Start of Source extract
When Alex Potchatek of sponsoring company ReOx reached out, Larry Head, director of the Craig M. Berge Engineering Design Program, knew the project would be a good fit for an Interdisciplinary Capstone 498 project, which includes students from several College of Engineering departments. But he also thought it would benefit from the involvement of some other departments which run their own, major-specific capstone programs – chemical and environmental engineering (CHEE), and mining and geological engineering (MGE).

As a result, MGE student Kingsbury signed up for the Interdisciplinary Capstone course, rather than the MGE-specific capstone course. And, while one interdisciplinary capstone team tackles the project, a team of CHEE students is taking on the same project separately. 

“We hope the teams learn from each other, since Interdisciplinary Capstone 498 has stressed ‘build’ more, while CHEE includes more economics, safety and environmental aspects of design,” said CHEE Department Chair Kim Ogden.

The Interdisciplinary team and CHEE teams are taking different approaches to separate and reuse materials based on their chemical properties.

“I’m excited ReOx chose Arizona Engineering for this project and that we could partner with these two departments to provide our best capabilities for the work,” Head said.

Pulverizing, Separating, Recycling

The teams are excited to participate in a project that could help solve global resource challenges. And they are gaining skills for organizing long-term projects. For example, the CHEE team is learning about how to design an experiment based on theoretical solutions.

“The most rewarding part of the project has been gaining research experience,” said CHEE student Ethan Dameff. “We feel as though we now have a big picture view of design processes in general.”

The Interdisciplinary Capstone students said it’s been eye opening to work with students outside their majors. Berryhill said she’s benefited from having systems engineering majors Alexander Larson and Mitchell Tober on the team because they share their knowledge of technical languages and processes from major-specific classes.

The team plans to develop a small version of the separation process, which ReOx can then scale up.
End of Source extract
# Activities
(1) In the capstone article, what does the team plan to develop for ReOx?
(2) Reproduce the capstone article word for word between "As a result, MGE" and "Chair Kim Ogden.", inclusive.
Start of Recorded information
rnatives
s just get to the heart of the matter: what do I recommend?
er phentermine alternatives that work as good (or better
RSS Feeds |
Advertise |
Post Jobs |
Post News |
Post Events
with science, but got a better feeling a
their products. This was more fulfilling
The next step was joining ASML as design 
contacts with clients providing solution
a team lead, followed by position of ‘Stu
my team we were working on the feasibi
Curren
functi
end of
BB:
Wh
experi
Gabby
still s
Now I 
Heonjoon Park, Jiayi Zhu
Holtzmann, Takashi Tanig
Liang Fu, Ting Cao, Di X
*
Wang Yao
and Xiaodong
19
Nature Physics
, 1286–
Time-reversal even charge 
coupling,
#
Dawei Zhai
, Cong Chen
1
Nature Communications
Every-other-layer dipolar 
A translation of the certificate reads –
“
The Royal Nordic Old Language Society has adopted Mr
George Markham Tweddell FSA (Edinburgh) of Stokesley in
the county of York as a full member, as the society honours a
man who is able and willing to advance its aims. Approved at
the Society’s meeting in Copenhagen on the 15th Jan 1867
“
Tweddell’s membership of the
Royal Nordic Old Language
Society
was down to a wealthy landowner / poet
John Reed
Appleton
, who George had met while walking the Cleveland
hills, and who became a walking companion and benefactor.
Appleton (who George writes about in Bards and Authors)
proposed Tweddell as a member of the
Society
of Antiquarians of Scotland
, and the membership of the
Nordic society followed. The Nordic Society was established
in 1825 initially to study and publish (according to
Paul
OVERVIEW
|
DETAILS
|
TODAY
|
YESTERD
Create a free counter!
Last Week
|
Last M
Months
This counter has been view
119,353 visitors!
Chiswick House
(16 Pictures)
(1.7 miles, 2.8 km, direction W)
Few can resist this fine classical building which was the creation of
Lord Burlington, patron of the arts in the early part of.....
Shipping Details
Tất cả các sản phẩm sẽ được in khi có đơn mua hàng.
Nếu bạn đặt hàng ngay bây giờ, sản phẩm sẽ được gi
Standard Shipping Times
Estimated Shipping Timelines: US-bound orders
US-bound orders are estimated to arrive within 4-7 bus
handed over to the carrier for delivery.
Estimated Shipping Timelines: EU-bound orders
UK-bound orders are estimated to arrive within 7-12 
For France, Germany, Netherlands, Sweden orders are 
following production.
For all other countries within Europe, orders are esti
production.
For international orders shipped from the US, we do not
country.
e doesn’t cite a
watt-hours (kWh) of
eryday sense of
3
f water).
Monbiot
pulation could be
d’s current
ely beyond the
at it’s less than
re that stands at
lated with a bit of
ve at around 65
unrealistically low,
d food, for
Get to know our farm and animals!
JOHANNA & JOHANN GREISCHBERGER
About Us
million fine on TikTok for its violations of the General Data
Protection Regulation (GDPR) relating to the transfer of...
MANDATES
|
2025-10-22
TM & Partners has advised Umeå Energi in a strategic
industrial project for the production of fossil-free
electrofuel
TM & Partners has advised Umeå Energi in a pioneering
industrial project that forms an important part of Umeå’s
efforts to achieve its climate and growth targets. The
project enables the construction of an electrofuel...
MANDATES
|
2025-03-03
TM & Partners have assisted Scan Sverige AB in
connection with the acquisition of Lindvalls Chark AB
End of Recorded information
# Solutions below
(1) The team plans to develop a small version of the separation process, which ReOx can then scale up.

(2)
As a result, MGE student Kingsbury signed up for the Interdisciplinary Capstone course, rather than the MGE-specific capstone course. And, while one interdisciplinary capstone team tackles the project, a team of CHEE students is taking on the same project separately. 

“We hope the teams learn from each other, since Interdisciplinary Capstone 498 has stressed ‘build’ more, while CHEE includes more economics, safety and environmental aspects of design,” said CHEE Department Chair Kim Ogden.